Bei der Unterstützung der Ukraine ist nach seinen Worten die Geschlossenheit sowohl der Regierungskoalition als auch der Regierungsfraktionen ungebrochen. Er warnte aber auch vor Schaden in der Taurus-Debatte: «Also zunächst mal ist diese Diskussion über Monate auf die Spitze getrieben worden. Das ist das gute Recht von jedermann, der das möchte. Man hätte ja gar nicht an den Punkt kommen müssen, dass ein für alle Mal auszuschließen. Ich glaube allerdings, dass klar sein muss, dass die Unterstützung für die Ukraine auf anderen Feldern wichtiger ist.»

Verteidigungsminister distanziert sich von Mützenich

Pistorius bekräftigte, dass er nicht von einem Einfrieren des Kriegs in der Ukraine gesprochen hätte, wie es der SPD-Fraktionsvorsitzende Rolf Mützenich tat. «Weil das Wort einfrieren signalisiert, man könne einen solchen Krieg und wir reden ja nicht über einen beidseitigen Konflikt, einen solchen Krieg einfach so einfrieren und dann hoffen, dass es besser wird. Wir wissen aus der Geschichte und aus den Erfahrungen mit Putin, dass das niemals so sein wird», sagte Pistorius. Die Worte Mützenichs bedeuteten aber den Wunsch nach Frieden.

Auch die Spitze der Unionsfraktion hat die neuerlichen Äußerungen von SPD-Fraktionschef Rolf Mützenich zu einem Einfrieren des Ukraine-Kriegs scharf zurückgewiesen. «Ich halte diesen Ansatz für absolut inakzeptabel», sagte der Parlamentarische Geschäftsführer der CDU/CSU-Abgeordneten im Bundestag, Thorsten Frei (CDU), in Berlin. Er fügte hinzu: «Ich sehe hier nirgends einen Ansatz, wie man zu Friedensverhandlungen kommen kann.» Es scheine innerhalb der SPD und der Ampel-Koalition in diesem Zusammenhang «noch einiges an Klärungsbedarf» zu geben.

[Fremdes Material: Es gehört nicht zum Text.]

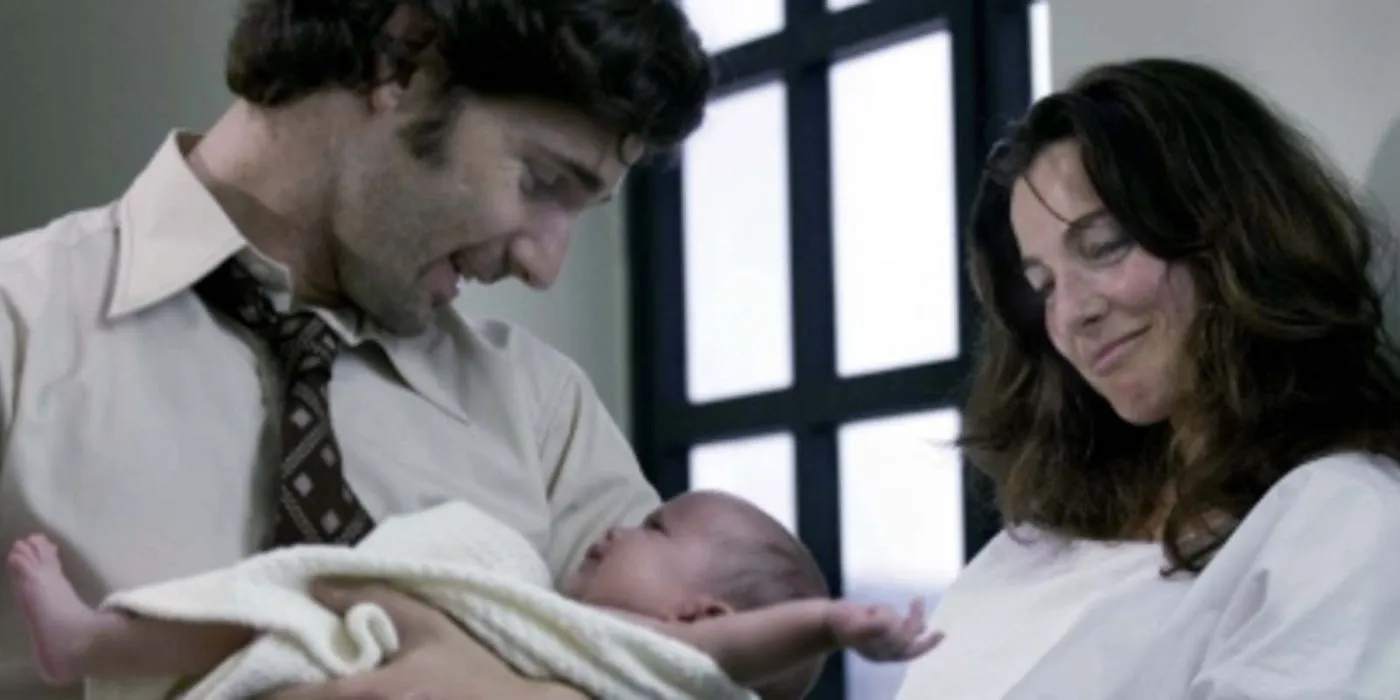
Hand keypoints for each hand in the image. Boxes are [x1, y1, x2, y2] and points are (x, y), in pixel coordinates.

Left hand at [255, 580, 589, 699]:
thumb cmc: (473, 673)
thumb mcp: (428, 627)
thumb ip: (374, 599)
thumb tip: (319, 584)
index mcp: (363, 695)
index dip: (260, 695)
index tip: (234, 686)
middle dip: (284, 697)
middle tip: (259, 691)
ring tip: (296, 692)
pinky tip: (342, 699)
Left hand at [826, 598, 942, 661]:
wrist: (823, 623)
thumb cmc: (854, 624)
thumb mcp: (879, 628)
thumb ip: (900, 628)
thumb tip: (923, 625)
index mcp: (884, 655)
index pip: (911, 652)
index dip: (928, 644)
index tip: (941, 633)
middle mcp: (877, 653)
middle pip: (906, 641)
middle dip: (914, 622)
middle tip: (917, 602)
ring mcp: (868, 643)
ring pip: (894, 626)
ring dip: (888, 612)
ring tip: (875, 608)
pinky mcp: (858, 630)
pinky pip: (878, 621)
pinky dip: (879, 612)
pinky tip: (871, 609)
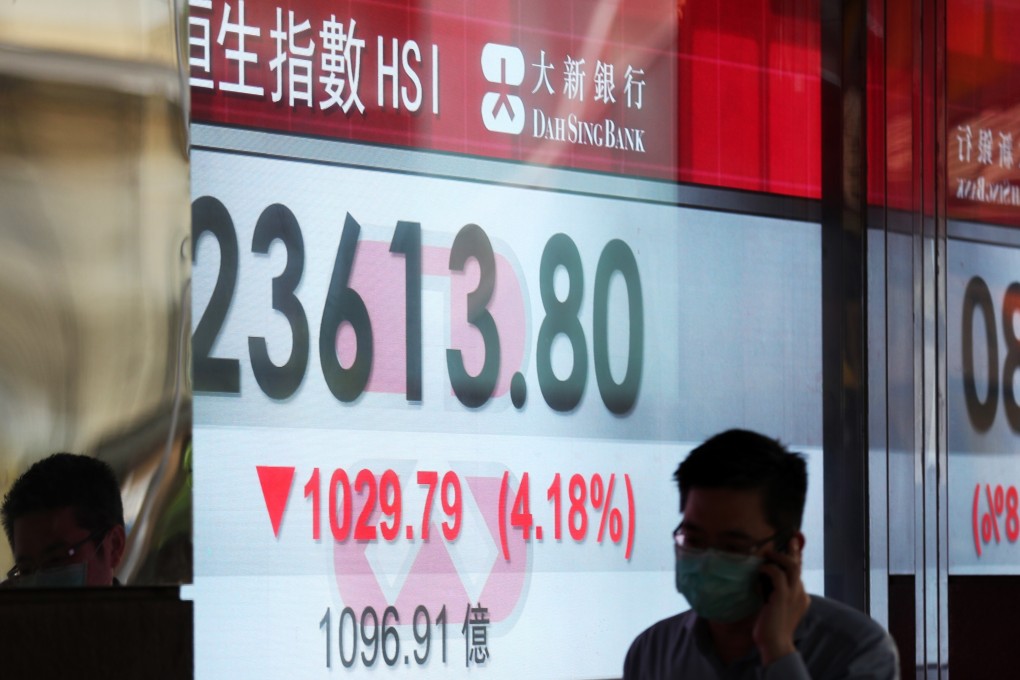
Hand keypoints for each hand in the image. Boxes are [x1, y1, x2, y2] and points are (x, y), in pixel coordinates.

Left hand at [752, 548, 809, 664]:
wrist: (775, 644)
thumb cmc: (772, 627)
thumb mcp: (776, 606)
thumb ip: (775, 593)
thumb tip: (763, 578)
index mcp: (800, 596)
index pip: (799, 572)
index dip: (796, 557)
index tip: (792, 544)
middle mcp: (800, 593)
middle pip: (798, 565)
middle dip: (793, 550)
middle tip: (789, 538)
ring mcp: (793, 594)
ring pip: (791, 566)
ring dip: (778, 556)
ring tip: (768, 553)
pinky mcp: (782, 597)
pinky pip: (777, 575)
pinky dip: (768, 569)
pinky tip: (761, 569)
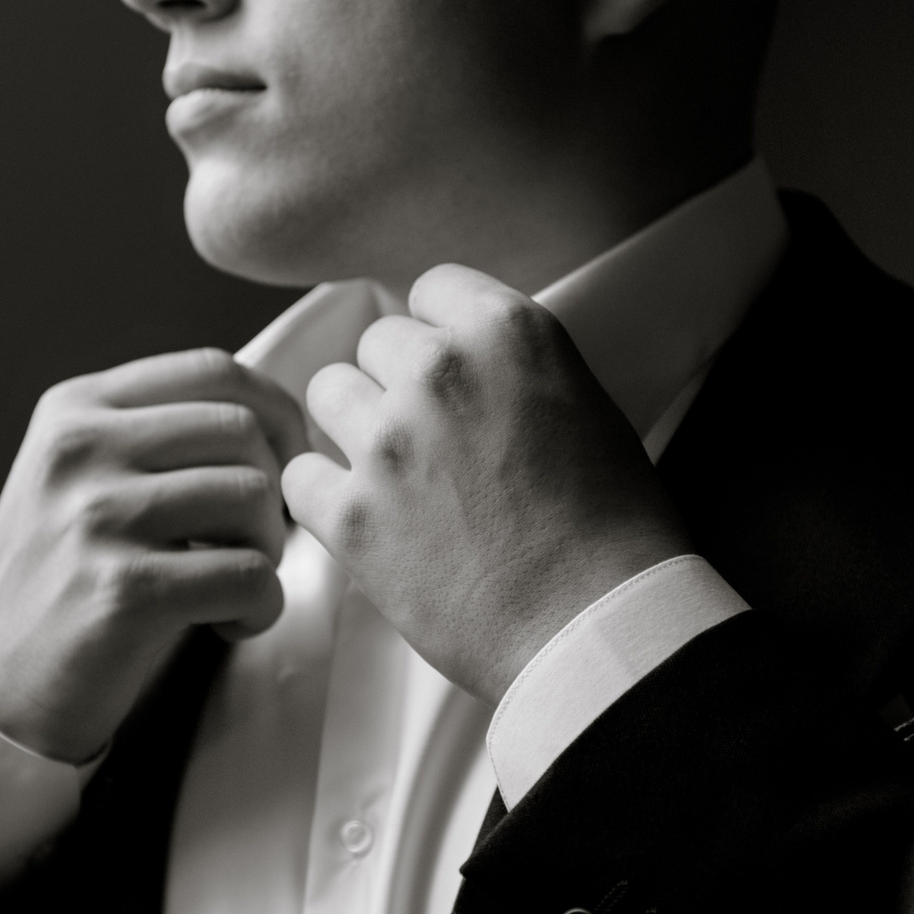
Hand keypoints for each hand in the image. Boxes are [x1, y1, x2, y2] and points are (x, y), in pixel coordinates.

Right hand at [0, 348, 306, 761]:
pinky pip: (249, 575)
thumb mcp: (80, 477)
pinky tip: (227, 623)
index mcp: (73, 410)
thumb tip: (277, 417)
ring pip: (252, 497)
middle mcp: (79, 450)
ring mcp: (96, 518)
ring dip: (269, 551)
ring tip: (233, 584)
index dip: (276, 411)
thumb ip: (155, 433)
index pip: (211, 369)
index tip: (288, 458)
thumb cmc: (65, 579)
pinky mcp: (124, 590)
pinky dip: (260, 606)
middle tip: (254, 542)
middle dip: (273, 490)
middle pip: (241, 431)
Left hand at [282, 265, 689, 704]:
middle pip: (377, 342)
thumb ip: (517, 372)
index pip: (433, 288)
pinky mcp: (350, 515)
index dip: (439, 334)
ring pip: (328, 393)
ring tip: (392, 477)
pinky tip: (363, 521)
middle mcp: (441, 371)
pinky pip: (299, 476)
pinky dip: (324, 498)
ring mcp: (389, 441)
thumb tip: (476, 371)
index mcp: (509, 334)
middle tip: (430, 440)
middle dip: (397, 384)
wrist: (599, 625)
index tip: (449, 373)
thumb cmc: (614, 529)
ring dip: (354, 429)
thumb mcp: (587, 408)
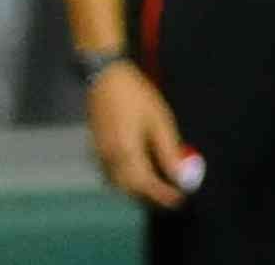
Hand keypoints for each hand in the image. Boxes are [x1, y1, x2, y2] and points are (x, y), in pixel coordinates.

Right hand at [87, 61, 188, 208]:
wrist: (105, 75)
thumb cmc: (135, 94)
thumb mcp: (159, 120)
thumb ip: (169, 151)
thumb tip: (180, 176)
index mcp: (126, 149)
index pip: (146, 183)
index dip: (163, 194)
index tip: (179, 197)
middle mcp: (110, 155)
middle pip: (129, 187)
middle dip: (149, 193)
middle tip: (168, 190)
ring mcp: (99, 150)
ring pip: (117, 181)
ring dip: (135, 186)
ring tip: (154, 179)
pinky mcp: (95, 145)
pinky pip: (108, 170)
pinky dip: (123, 175)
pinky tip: (135, 165)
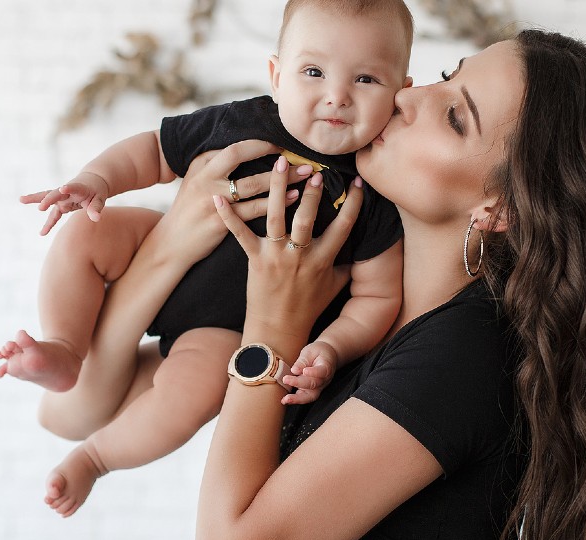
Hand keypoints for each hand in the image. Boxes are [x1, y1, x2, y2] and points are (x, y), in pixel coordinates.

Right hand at [20, 172, 110, 235]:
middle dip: (48, 200)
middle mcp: (67, 191)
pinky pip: (53, 214)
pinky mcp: (61, 204)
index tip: (63, 188)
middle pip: (55, 193)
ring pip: (47, 198)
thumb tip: (96, 219)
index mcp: (78, 188)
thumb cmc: (96, 190)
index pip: (73, 187)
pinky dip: (49, 223)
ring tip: (21, 200)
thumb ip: (96, 208)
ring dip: (35, 199)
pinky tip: (42, 233)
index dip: (68, 188)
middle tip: (41, 208)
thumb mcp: (100, 198)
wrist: (92, 182)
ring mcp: (62, 197)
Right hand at [148, 140, 312, 267]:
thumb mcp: (197, 181)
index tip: (282, 143)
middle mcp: (205, 177)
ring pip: (254, 183)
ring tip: (305, 174)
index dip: (261, 143)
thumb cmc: (190, 211)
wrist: (172, 243)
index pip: (235, 146)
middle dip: (272, 153)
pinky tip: (295, 197)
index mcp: (201, 163)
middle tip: (297, 154)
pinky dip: (278, 202)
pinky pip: (256, 209)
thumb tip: (249, 150)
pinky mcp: (221, 220)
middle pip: (242, 157)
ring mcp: (212, 198)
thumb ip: (217, 166)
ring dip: (282, 179)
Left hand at [214, 155, 363, 341]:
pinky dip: (228, 216)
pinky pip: (240, 234)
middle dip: (312, 192)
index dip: (353, 204)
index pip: (344, 226)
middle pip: (307, 217)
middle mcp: (300, 256)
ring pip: (276, 216)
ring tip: (279, 163)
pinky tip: (218, 197)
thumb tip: (367, 248)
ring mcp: (276, 257)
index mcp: (323, 260)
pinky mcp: (255, 260)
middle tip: (314, 169)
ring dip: (276, 188)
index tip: (358, 183)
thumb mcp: (335, 286)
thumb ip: (349, 264)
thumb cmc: (308, 307)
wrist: (279, 330)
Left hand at [281, 340, 337, 404]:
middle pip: (313, 384)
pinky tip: (285, 400)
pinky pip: (305, 397)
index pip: (322, 371)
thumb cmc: (318, 352)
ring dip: (297, 398)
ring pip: (310, 396)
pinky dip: (296, 400)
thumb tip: (294, 370)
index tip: (304, 371)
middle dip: (299, 383)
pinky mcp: (312, 390)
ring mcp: (319, 387)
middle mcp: (324, 379)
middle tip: (286, 379)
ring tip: (285, 400)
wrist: (327, 356)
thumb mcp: (310, 351)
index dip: (314, 372)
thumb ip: (303, 361)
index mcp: (326, 367)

Trotz Kritik will der SPD-Fraktionsvorsitzende Rolf Mützenich an seinen Äußerungen zum Einfrieren des Ukraine-Kriegs festhalten. Auf die Frage, was er mit dem Begriff gemeint habe und ob er ihn korrigieren wolle, sagte Mützenich der «Neuen Westfälischen»: «Nein, das möchte ich nicht. Ich bin in den Sozial- und Friedenswissenschaften ausgebildet. Dort wird das Einfrieren als Begrifflichkeit genutzt, um in einer besonderen Situation zeitlich befristete lokale Waffenruhen und humanitäre Feuerpausen zu ermöglichen, die überführt werden können in eine beständige Abwesenheit militärischer Gewalt.» Das benötige natürlich die Zustimmung beider Kriegsparteien, was man nicht von außen diktieren könne.

«Die SPD ist keine Partei der Putinversteher», sagte Pistorius. Die SPD stelle mit Olaf Scholz (SPD) den Kanzler und Deutschland stehe an der Spitze aller europäischen Unterstützer der Ukraine. Pistorius: «Es darf und kann keinen Zweifel geben an unserer Solidarität und unserer Unterstützung für die Ukraine. Alles andere sind herbeigeführte Diskussionen, die niemand braucht und die auch niemandem helfen, am wenigsten der Ukraine.»